Once you have located the line containing "thumb ip: (126, 249)" in the material below, return it exactly along with each line after it through the line containing "thumb cmc: (306, 291)".

> _GIVEN INFORMATION_:
+--
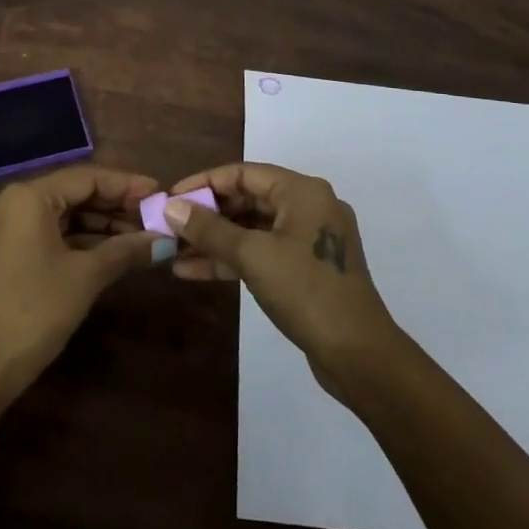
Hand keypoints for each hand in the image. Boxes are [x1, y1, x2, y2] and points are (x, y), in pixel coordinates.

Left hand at [0, 165, 158, 431]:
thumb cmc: (35, 312)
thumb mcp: (86, 277)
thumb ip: (126, 249)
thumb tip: (165, 240)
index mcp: (27, 196)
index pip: (87, 177)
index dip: (126, 185)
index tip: (159, 193)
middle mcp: (8, 200)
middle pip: (72, 193)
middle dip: (114, 206)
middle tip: (153, 217)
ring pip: (59, 213)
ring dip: (97, 224)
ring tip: (138, 235)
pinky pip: (44, 231)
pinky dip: (74, 238)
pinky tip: (108, 249)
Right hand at [164, 163, 401, 392]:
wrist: (359, 355)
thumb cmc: (306, 291)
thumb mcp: (252, 256)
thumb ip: (209, 229)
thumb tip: (171, 207)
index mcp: (303, 191)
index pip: (243, 173)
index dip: (204, 183)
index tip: (170, 198)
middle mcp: (309, 207)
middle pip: (248, 199)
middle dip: (206, 214)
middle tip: (169, 226)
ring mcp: (309, 240)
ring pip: (252, 230)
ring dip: (214, 240)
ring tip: (173, 250)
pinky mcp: (306, 270)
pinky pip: (262, 253)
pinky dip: (231, 259)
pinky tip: (194, 271)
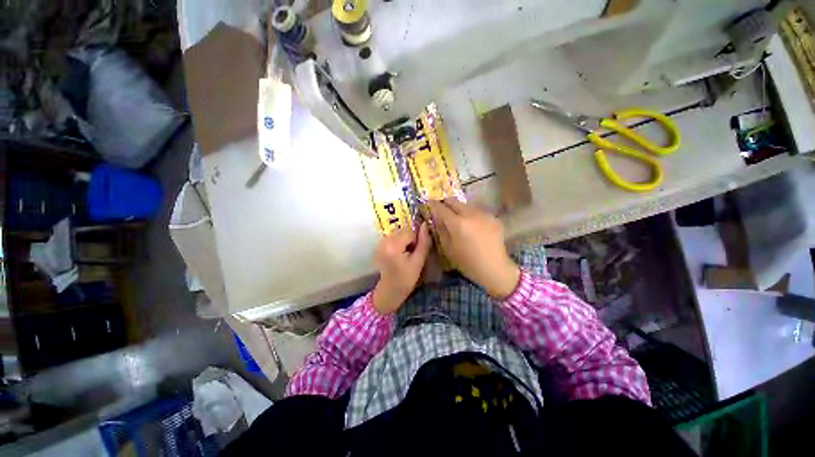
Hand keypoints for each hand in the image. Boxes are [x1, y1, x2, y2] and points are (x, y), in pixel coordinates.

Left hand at [372, 223, 431, 313]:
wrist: (390, 290)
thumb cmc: (407, 278)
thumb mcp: (419, 261)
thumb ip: (423, 242)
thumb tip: (425, 224)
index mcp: (393, 246)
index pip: (410, 232)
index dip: (417, 240)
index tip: (416, 252)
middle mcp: (384, 241)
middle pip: (403, 230)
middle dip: (410, 238)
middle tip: (411, 253)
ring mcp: (380, 242)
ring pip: (398, 232)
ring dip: (404, 239)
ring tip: (405, 253)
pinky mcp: (379, 244)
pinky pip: (392, 236)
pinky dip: (398, 241)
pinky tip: (399, 253)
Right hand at [428, 199, 519, 298]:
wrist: (494, 268)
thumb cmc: (467, 262)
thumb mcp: (448, 248)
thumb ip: (441, 230)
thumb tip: (437, 218)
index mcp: (457, 223)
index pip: (441, 208)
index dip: (433, 204)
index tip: (429, 202)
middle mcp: (471, 214)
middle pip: (454, 201)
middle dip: (446, 203)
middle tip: (442, 208)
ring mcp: (484, 214)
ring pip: (467, 204)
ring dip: (459, 208)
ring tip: (458, 217)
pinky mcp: (493, 217)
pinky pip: (478, 211)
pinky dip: (472, 214)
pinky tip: (473, 224)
+--
> _SOLUTION FOR THIS TASK_:
thumb ip: (126, 249)
thumb tip: (165, 240)
index mcp: (27, 196)
index pip: (87, 177)
index dip: (126, 185)
index tip: (159, 193)
middle mcp: (8, 200)
middle pip: (72, 193)
middle dip: (114, 206)
middle tip: (153, 217)
ring pip: (59, 213)
ring dip: (97, 224)
ring tip: (138, 235)
pinky pip: (44, 231)
pinky dip: (74, 238)
pinky tip: (108, 249)
Right hand at [164, 163, 401, 392]:
wrist: (359, 355)
thumb cmc: (306, 291)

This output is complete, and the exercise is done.